• [Directions for this task]: Reproduce the passage on wind turbine aerodynamics below word for word, in full.

• [Text]:
■ ■ ■
The derivation of the Betz limit shows a simple analysis of wind
turbine aerodynamics. In reality there is a lot more. A more rigorous
analysis would include wake rotation, the effect of variable geometry.
The effect of air foils on the flow is a major component of wind
turbine aerodynamics. Within airfoils alone, the wind turbine
aerodynamicist has to consider the effect of surface roughness, dynamic
stall tip losses, solidity, among other problems.
Angular momentum and wake rotation
The wind turbine described by Betz does not actually exist. It is
merely an idealized wind turbine described as an actuator disk. Its a
disk in space where fluid energy is simply extracted from the air. In
the Betz turbine the energy extraction manifests itself through thrust.
The equivalent turbine described by Betz would be a horizontal
propeller type operating with infinite blades at infinite tip speed ratios
and no losses. The tip speed ratio is ratio of the speed of the tip
relative to the free stream flow. This turbine is not too far from
actual wind turbines. Actual turbines are rotating blades. They
typically operate at high tip speed ratios. At high tip speed ratios
three blades are sufficient to interact with all the air passing
through the rotor plane. Actual turbines still produce considerable
thrust forces.
■ ■ ■
• [Source information]:
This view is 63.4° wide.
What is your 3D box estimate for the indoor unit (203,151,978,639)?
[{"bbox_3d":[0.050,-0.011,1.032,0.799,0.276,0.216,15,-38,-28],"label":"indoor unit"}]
■ ■ ■
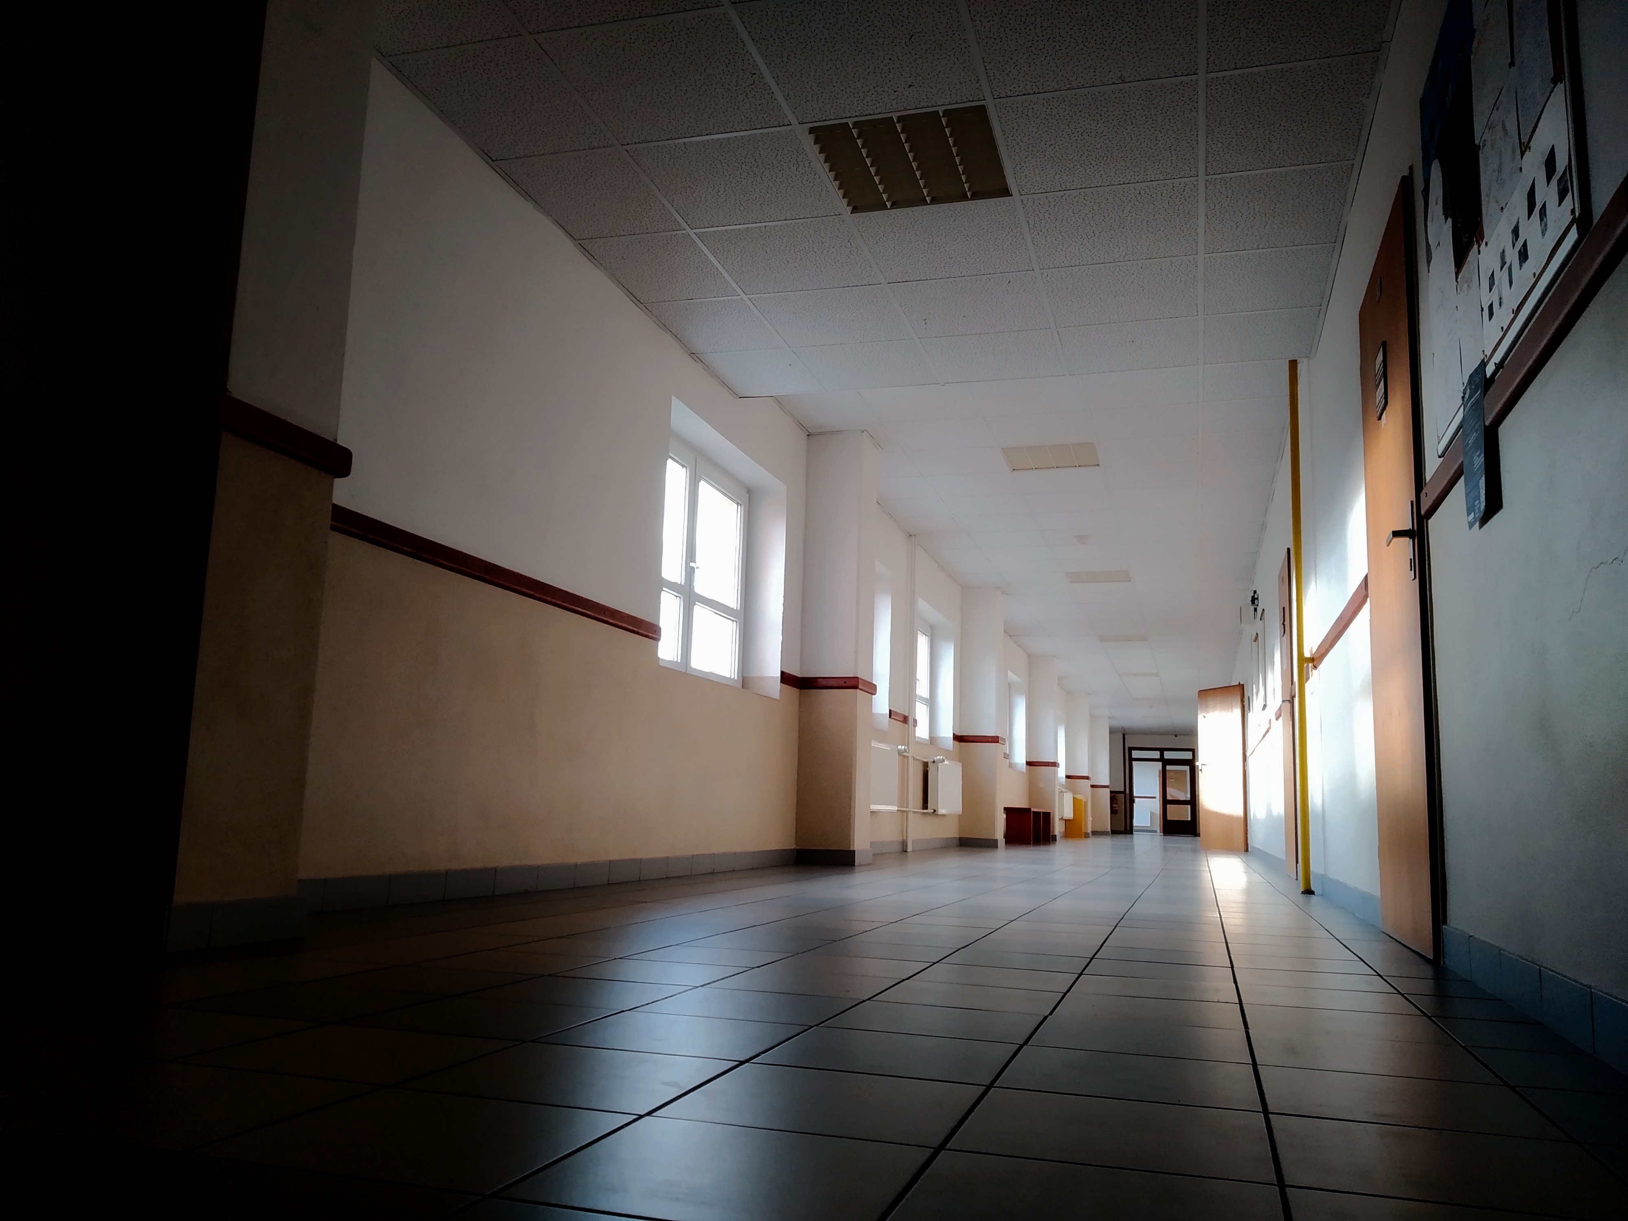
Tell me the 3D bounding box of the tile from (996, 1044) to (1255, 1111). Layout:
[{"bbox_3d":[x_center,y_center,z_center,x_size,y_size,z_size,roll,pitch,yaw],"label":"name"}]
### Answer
■ ■ ■
• [Response area]:
The derivation of the Betz limit shows a simple analysis of wind
turbine aerodynamics. In reality there is a lot more. A more rigorous
analysis would include wake rotation, the effect of variable geometry.
The effect of air foils on the flow is a major component of wind
turbine aerodynamics. Within airfoils alone, the wind turbine
aerodynamicist has to consider the effect of surface roughness, dynamic
stall tip losses, solidity, among other problems.
Angular momentum and wake rotation
The wind turbine described by Betz does not actually exist. It is
merely an idealized wind turbine described as an actuator disk. Its a
disk in space where fluid energy is simply extracted from the air. In
the Betz turbine the energy extraction manifests itself through thrust.
The equivalent turbine described by Betz would be a horizontal
propeller type operating with infinite blades at infinite tip speed ratios
and no losses. The tip speed ratio is ratio of the speed of the tip
relative to the free stream flow. This turbine is not too far from
actual wind turbines. Actual turbines are rotating blades. They
typically operate at high tip speed ratios. At high tip speed ratios
three blades are sufficient to interact with all the air passing
through the rotor plane. Actual turbines still produce considerable
thrust forces.